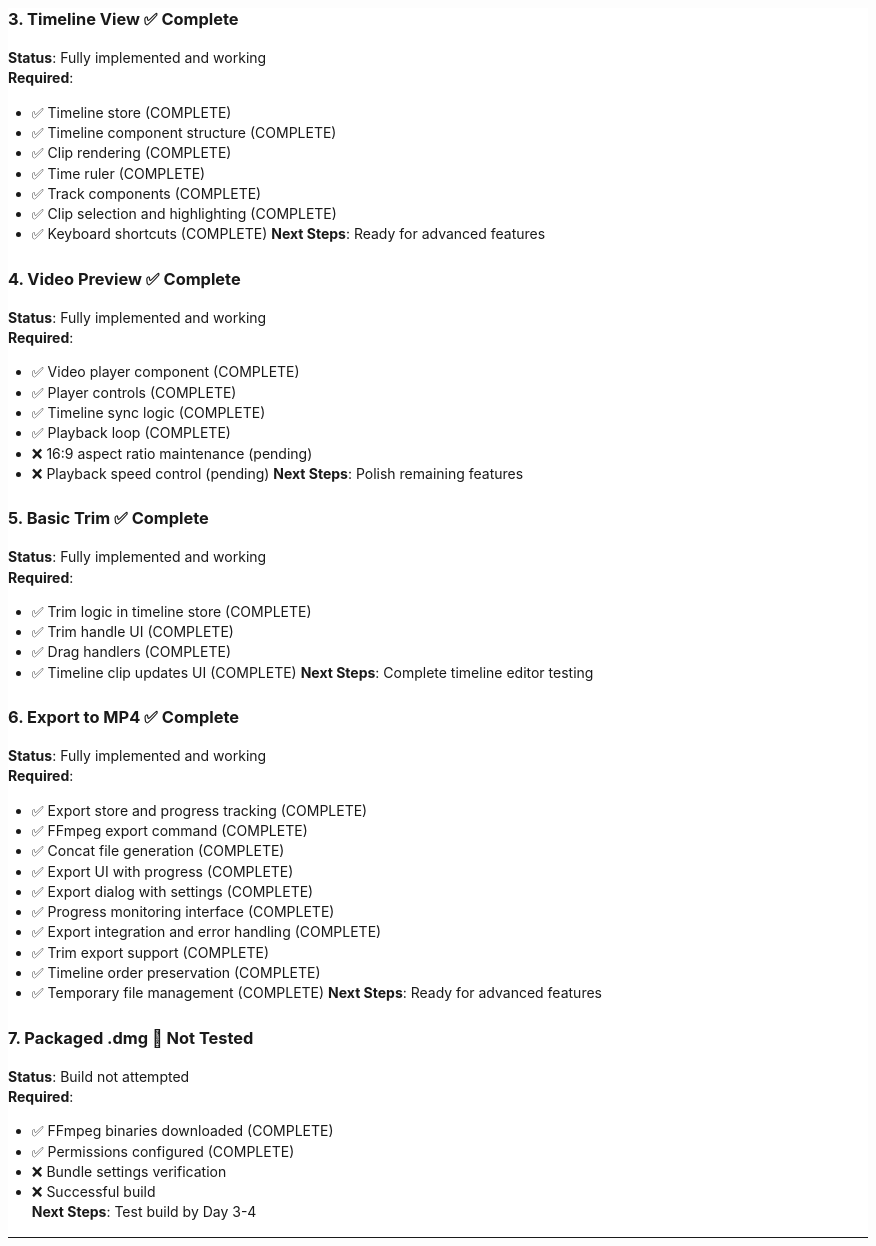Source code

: ### 3. Timeline View ✅ Complete
**Status**: Fully implemented and working  
**Required**:
- ✅ Timeline store (COMPLETE)
- ✅ Timeline component structure (COMPLETE)
- ✅ Clip rendering (COMPLETE)
- ✅ Time ruler (COMPLETE)
- ✅ Track components (COMPLETE)
- ✅ Clip selection and highlighting (COMPLETE)
- ✅ Keyboard shortcuts (COMPLETE)
**Next Steps**: Ready for advanced features

### 4. Video Preview ✅ Complete
**Status**: Fully implemented and working  
**Required**:
- ✅ Video player component (COMPLETE)
- ✅ Player controls (COMPLETE)
- ✅ Timeline sync logic (COMPLETE)
- ✅ Playback loop (COMPLETE)
- ❌ 16:9 aspect ratio maintenance (pending)
- ❌ Playback speed control (pending)
**Next Steps**: Polish remaining features

### 5. Basic Trim ✅ Complete
**Status**: Fully implemented and working  
**Required**:
- ✅ Trim logic in timeline store (COMPLETE)
- ✅ Trim handle UI (COMPLETE)
- ✅ Drag handlers (COMPLETE)
- ✅ Timeline clip updates UI (COMPLETE)
**Next Steps**: Complete timeline editor testing

### 6. Export to MP4 ✅ Complete
**Status**: Fully implemented and working  
**Required**:
- ✅ Export store and progress tracking (COMPLETE)
- ✅ FFmpeg export command (COMPLETE)
- ✅ Concat file generation (COMPLETE)
- ✅ Export UI with progress (COMPLETE)
- ✅ Export dialog with settings (COMPLETE)
- ✅ Progress monitoring interface (COMPLETE)
- ✅ Export integration and error handling (COMPLETE)
- ✅ Trim export support (COMPLETE)
- ✅ Timeline order preservation (COMPLETE)
- ✅ Temporary file management (COMPLETE)
**Next Steps**: Ready for advanced features

### 7. Packaged .dmg 🔴 Not Tested
**Status**: Build not attempted  
**Required**:
- ✅ FFmpeg binaries downloaded (COMPLETE)
- ✅ Permissions configured (COMPLETE)
- ❌ Bundle settings verification
- ❌ Successful build  
**Next Steps**: Test build by Day 3-4

---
__________
## Instruction
How many of the lines above include the string "Next"? Only the number should be written.

## Answer to the exercise
5